Collin’s hard work started to pay off and at the end of the season he moved with his coach to a fourth division team, Empshorn. His big breakthrough came when they played Hamburg’s second team and after a great performance, in which he scored a goal and made another in a 2 all draw, he was approached by Hamburg’s assistant coach.

“After the match their assistant coach gave me his card and asked me to call him. I was so excited but I managed to keep a straight face and after a day I called him. He took me around Hamburg’s stadium with state of the art facilities and asked if I wanted to join them, so I signed up with Hamburg. I was earning 3 000 Mark per month and my head was in the stars, ” he said.

Collin soon started training with the first team players and after impressing the coach he was signed up to the first team, receiving a vastly improved salary.

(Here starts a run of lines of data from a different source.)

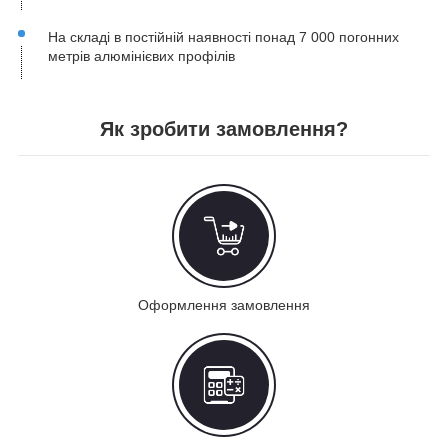
На складі в постійній наявності понад 7 000 погонних
метрів алюмінієвих профілів
Як зробити замовлення?
Оформлення замовлення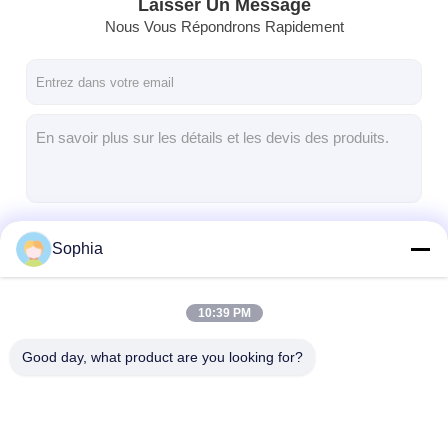
Laisser Un Message
Nous Vous Répondrons Rapidement
Continuer
Sophia
10:39 PM
Nos Catégories
Good day, what product are you looking for?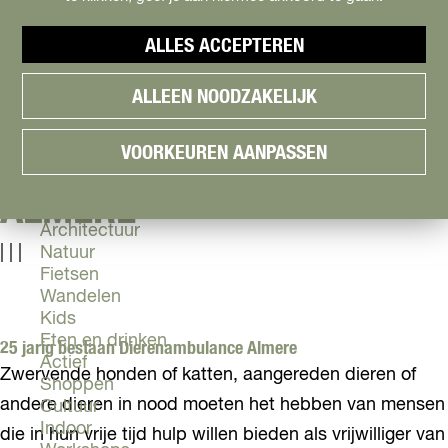
Cityguide
Samen genieten
menu
ALLES ACCEPTEREN
Groen en Duurzaam
V
Urban en Architectuur
ALLEEN NOODZAKELIJK
i
Stadsdelen
2019 - 25 JARIG BESTAAN
s
Highlights
i
Must Do's
VOORKEUREN AANPASSEN
DIERENAMBULANCE
t
Flevoland
A
ALMERE
l
Zien & Doen
m
Architectuur
e
|
|
|
Natuur
r
Fietsen
e
Wandelen
Kids
Eten en drinken
25 jarig bestaan Dierenambulance Almere
Actief
Zwervende honden of katten, aangereden dieren of
Shoppen
andere dieren in nood moeten het hebben van mensen
Cultuur
Indoor
die in hun vrije tijd hulp willen bieden als vrijwilliger van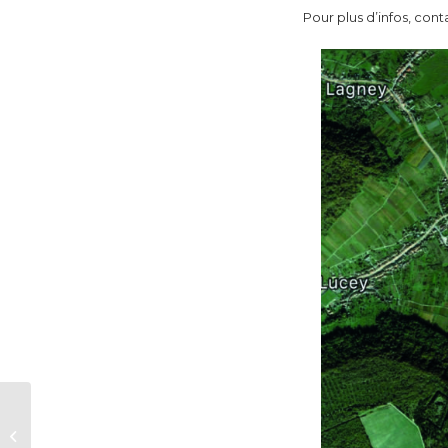
Pour plus d’infos, con
Les lentilles RATRON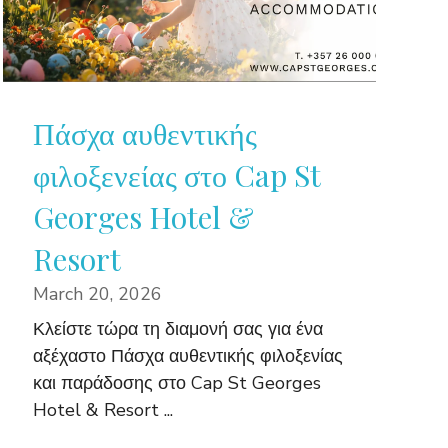
Πάσχα αυθεντικής
φιλοξενείας στο Cap St
Georges Hotel &
Resort
March 20, 2026
Κλείστε τώρα τη διαμονή σας για ένα
αξέχαστο Πάσχα αυθεντικής φιλοξενίας
και παράδοσης στο Cap St Georges
Hotel & Resort ...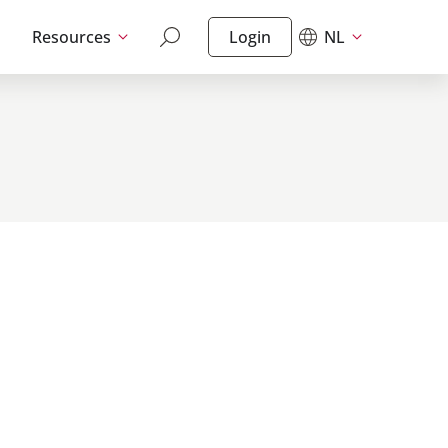
Resources
Login
NL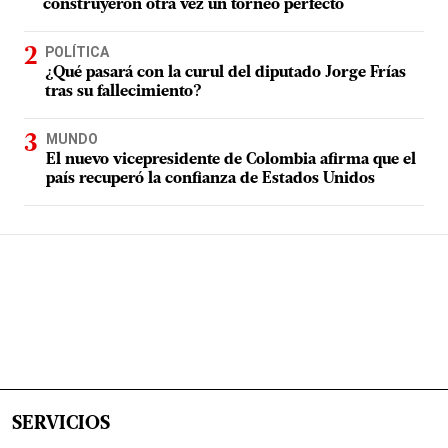
construyeron otra vez un torneo perfecto
POLÍTICA
¿Qué pasará con la curul del diputado Jorge Frías
tras su fallecimiento?
MUNDO
El nuevo vicepresidente de Colombia afirma que el
país recuperó la confianza de Estados Unidos
SERVICIOS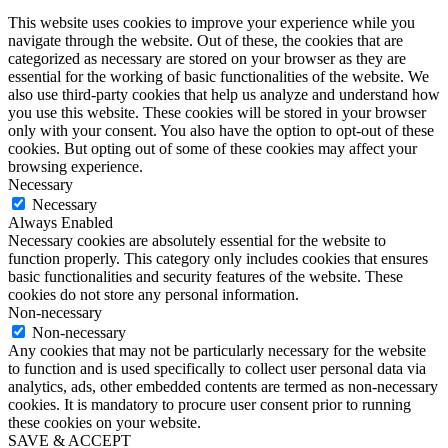
This website uses cookies to improve your experience while you
navigate through the website. Out of these, the cookies that are
categorized as necessary are stored on your browser as they are
essential for the working of basic functionalities of the website. We
also use third-party cookies that help us analyze and understand how
you use this website. These cookies will be stored in your browser
only with your consent. You also have the option to opt-out of these
cookies. But opting out of some of these cookies may affect your
browsing experience.
Necessary
Necessary
Always Enabled
Necessary cookies are absolutely essential for the website to
function properly. This category only includes cookies that ensures
basic functionalities and security features of the website. These
cookies do not store any personal information.
Non-necessary
Non-necessary
Any cookies that may not be particularly necessary for the website
to function and is used specifically to collect user personal data via
analytics, ads, other embedded contents are termed as non-necessary
cookies. It is mandatory to procure user consent prior to running
these cookies on your website.
SAVE & ACCEPT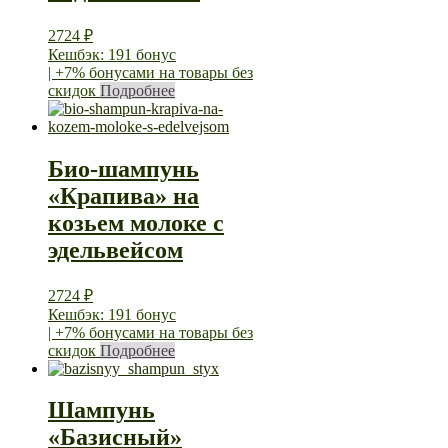
2724
₽
Кешбэк: 191 бонус
| +7% бонусами на товары без
скидок
Подробнее
Био-шампунь
«Крапива» на
козьем молоке с
эдельвейсом
2724
₽
Кешбэк: 191 бонус
| +7% бонусами на товары без
скидок
Подробнее
Шампунь
«Базисный»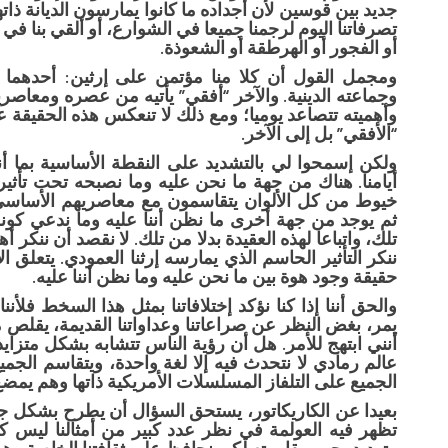
جديد بين قوسين لأن أجداده ما كانوا يمارسون الديانة ذاته
تصرفاتنا اليوم لرجمنا جميعا في الشوارع، أو ألقي بنا في 
أو الفجور أو الهرطقة أو الشعوذة.
ومجمل القول أن كلا منا مؤتمن على إرثين: أحدهما “
وجماعته الدينية. والآخر “أفقي” يأتيه من عصره ومعاصريه
وأهميته تتصاعد يوميا؛ ومع ذلك لا تنعكس هذه الحقيقة على 
“الأفقي” بل إلى الآخر.
ولكن إسمحوا لي بالتشديد على النقطة الأساسية بما أن
أيامنا. هناك من جهة ما نحن عليه وما نصبحه تحت تأثي
خيوط من كل الألوان يتقاسمون مع معاصريهم الأساسي
ثم يوجد من جهة أخرى ما نظن أننا عليه وما ندعي كو
تلك، واتباعا لهذه العقيدة بدلا من تلك. لا نقصد أن ننكر أهم
ننكر التأثير الحاسم الذي يمارسه إرثنا العمودي. يتعلق
حقيقة وجود هوة بين ما نحن عليه وما نظن أننا عليه.
والحق أننا إذا كنا نؤكد إختلافاتنا بمثل هذا السخط فلأنن
يمر، بغض النظر عن صراعاتنا وعداواتنا القديمة، يقلص من ا
أنني ابتهج للأمر. هل أن رؤية الناس تتشابه بشكل متزايد 
عالم رمادي لا نتحدث فيه إلا لغة واحدة، ويتقاسم الجمي
الجميع على التلفاز المسلسلات الأمريكية ذاتها وهم يمضغ
بعيدا عن الكاريكاتور، يستحق السؤال أن يطرح بشكل ج
تظهر فيه العولمة في نظر عدد كبير من أمثالنا ليس ك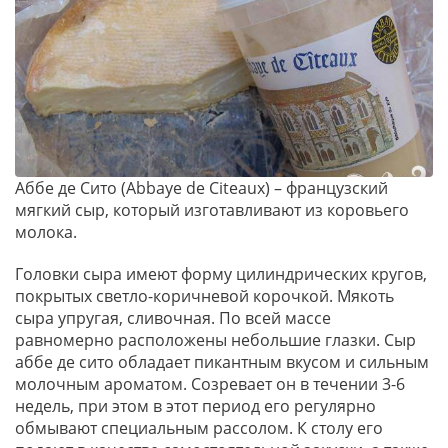
Аббе де Сито (Abbaye de Citeaux) – французский
мягкий сыр, который изготавливают из коровьего
молока.
Головки сыра имеют форму цилиндрических кругов,
покрытых светло-коричневой корочкой. Мякоть
сыра упругая, сливочная. По всей массе
равномерно расположены небольшие глазки. Сыр
аббе де сито обладает пикантным вкусом и сильным
молочным ароматом. Созревает он в течении 3-6
недель, при этом в этот период его регулярно
обмывают специальным рассолом. К столу его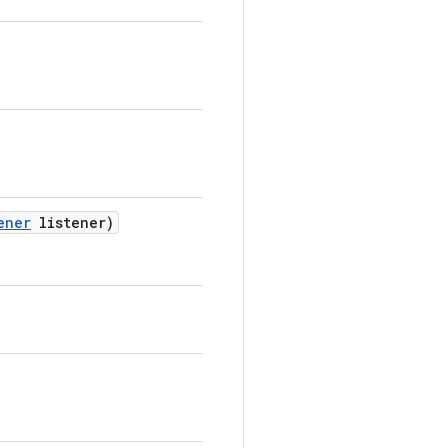
ener
listener)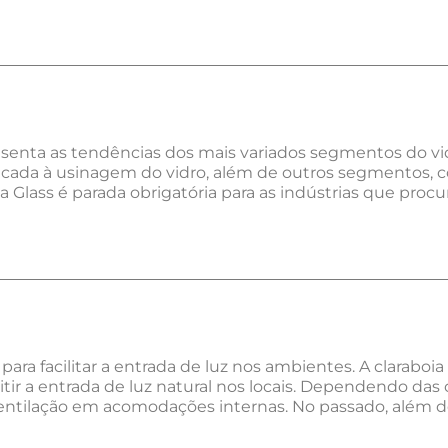
esenta as tendências dos mais variados segmentos do vid
icada à usinagem do vidro, além de outros segmentos, c
 Glass é parada obrigatória para as indústrias que procur
para facilitar a entrada de luz nos ambientes. A claraboi
ir a entrada de luz natural nos locais. Dependendo das 
ilação em acomodações internas. No passado, além de 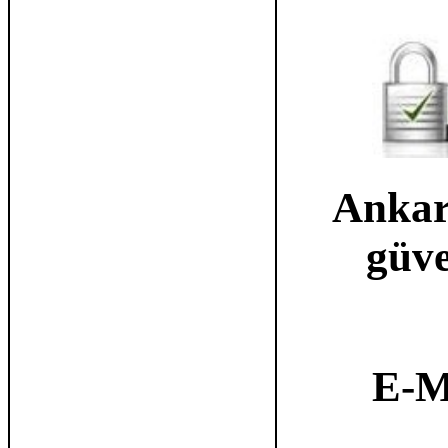
Ankar
güve
E-M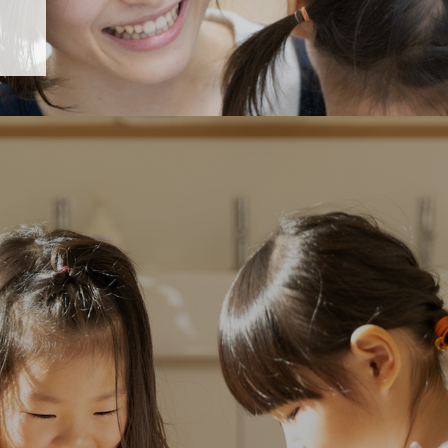
「すくすく子育て」でリトルスター保育園が紹介されます！
5 【そら組】誕生会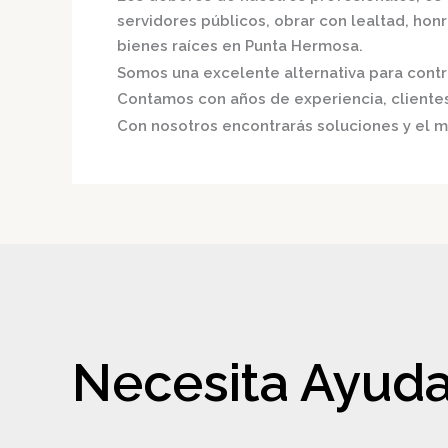
servidores públicos, obrar con lealtad, hon
bienes raíces en Punta Hermosa.
Somos una excelente alternativa para contri
Contamos con años de experiencia, clientes 
Con nosotros encontrarás soluciones y el me
Necesita Ayuda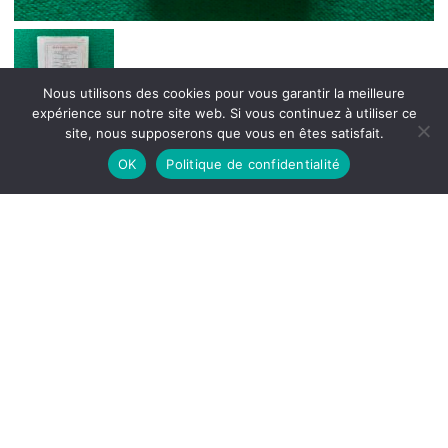
Nous utilisons des cookies pour vous garantir la meilleure
expérience sur notre site web. Si vous continuez à utiliser ce
site, nous supposerons que vous en êtes satisfait.
OK
Politique de confidentialité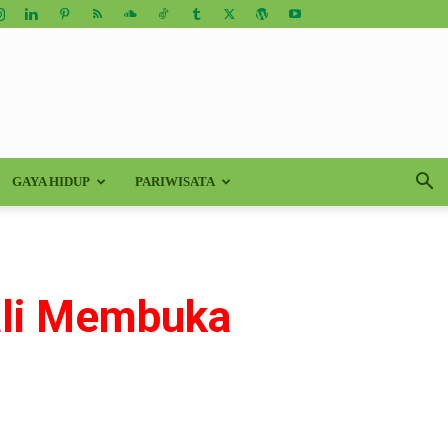
GAYA HIDUP
PARIWISATA
ali Membuka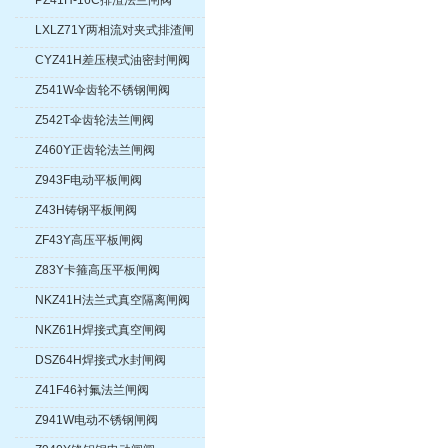
PZ41H-16C排渣法兰闸阀
LXLZ71Y两相流对夹式排渣闸
阀
CYZ41H差压楔式油密封闸阀
Z541W伞齿轮不锈钢闸阀
Z542T伞齿轮法兰闸阀
Z460Y正齿轮法兰闸阀
Z943F电动平板闸阀
Z43H铸钢平板闸阀
ZF43Y高压平板闸阀
Z83Y卡箍高压平板闸阀
NKZ41H法兰式真空隔离闸阀
NKZ61H焊接式真空闸阀
DSZ64H焊接式水封闸阀
Z41F46衬氟法兰闸阀
Z941W电动不锈钢闸阀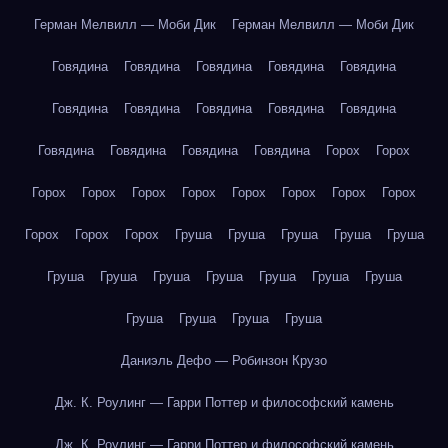
Герман Мелвилл — Моби Дик
Герман Мелвилл — Моби Дик
Говядина
Говядина
Говядина
Говядина
Говядина
Говядина
Говядина
Говядина
Говядина
Говядина
Говядина
Говядина
Говядина
Говядина
Горох
Горох
Горох
Горох
Горох
Горох
Горох
Горох
Горох
Горох
Горох
Горох
Горох
Груша
Груша
Груша
Груша
Груша
Груша
Груша
Груша
Груша
Груша
Груша
Груша
Груша
Груша
Груша
Груша
Даниэль Дефо — Робинзон Крузо
Дж. К. Роулинг — Гарри Поттер и философский камень
Дж. К. Роулинг — Гарри Поттер и философский камень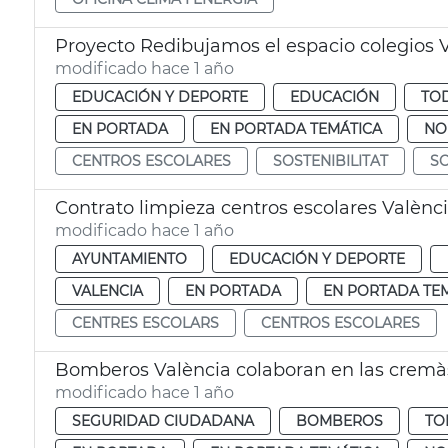
Proyecto Redibujamos el espacio colegios 
modificado hace 1 año
EDUCACIÓN Y DEPORTE
EDUCACIÓN
TOD
EN PORTADA
EN PORTADA TEMÁTICA
NO
CENTROS ESCOLARES
SOSTENIBILITAT
SO
Contrato limpieza centros escolares Valènc
modificado hace 1 año
AYUNTAMIENTO
EDUCACIÓN Y DEPORTE
VALENCIA
EN PORTADA
EN PORTADA TE
CENTRES ESCOLARS
CENTROS ESCOLARES
Bomberos València colaboran en las cremà
modificado hace 1 año
SEGURIDAD CIUDADANA
BOMBEROS
TO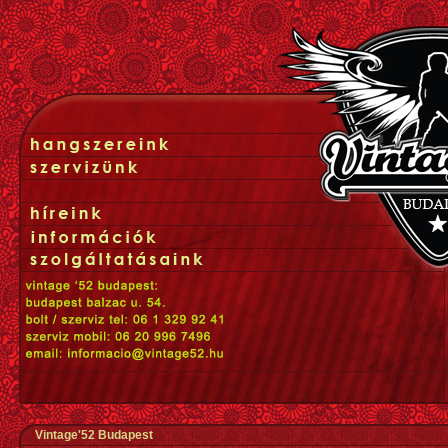
Vintage'52 Budapest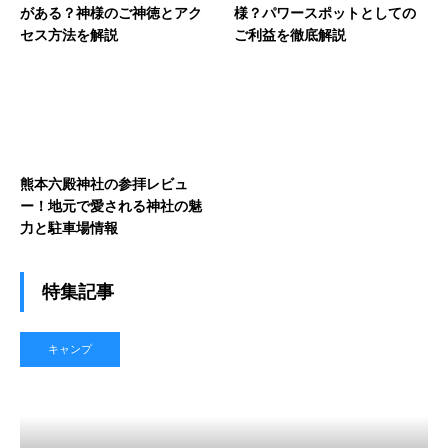
がある？神様のご神徳とアク
様？パワースポットとしての
セス方法を解説
ご利益を徹底解説
熊本六殿神社の参拝レビュ
ー！地元で愛される神社の魅
力と駐車場情報
特集記事
キャンプ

“I was a shy guy and normally I just kept to myself because I didn’t want to be noticed, but on the field I was a fighter. My weight increased to 75kg, I became strong and after a while my coach said he was happy with the way I had adjusted. He said they wanted to keep me there and offered me 15 000 per month I couldn’t believe it, I tried to remain cool but inside I was jumping for joy and when I got home I called my mom, saying ‘I’m rich, I’m rich, I’ve made it.’ ”

Collin however realised that it was just the beginning and he had to work extra hard to stay at the top.

“That was just the beginning. It’s tough to reach the top, but to stay there and go further, thats the challenge. Just two years back I was still washing dishes at my first club, but now if I wanted to live like a lion, I had to work harder and be stronger, ” he said.

Benjamin said the analogy of the lion and the springbok was a big motivational factor in his life.

“Every morning when I wake up I ask myself if I want to live like a lion or a springbok. Both wake up and both have to eat the lion wants to eat the springbok, so the springbok has to run and can only stop when the lion is tired. Am I going to have to run like the springbok or am I going to wait for the right moment to attack. I always asked myself why am I doing this, and that’s where my mental strength comes from, ” he said.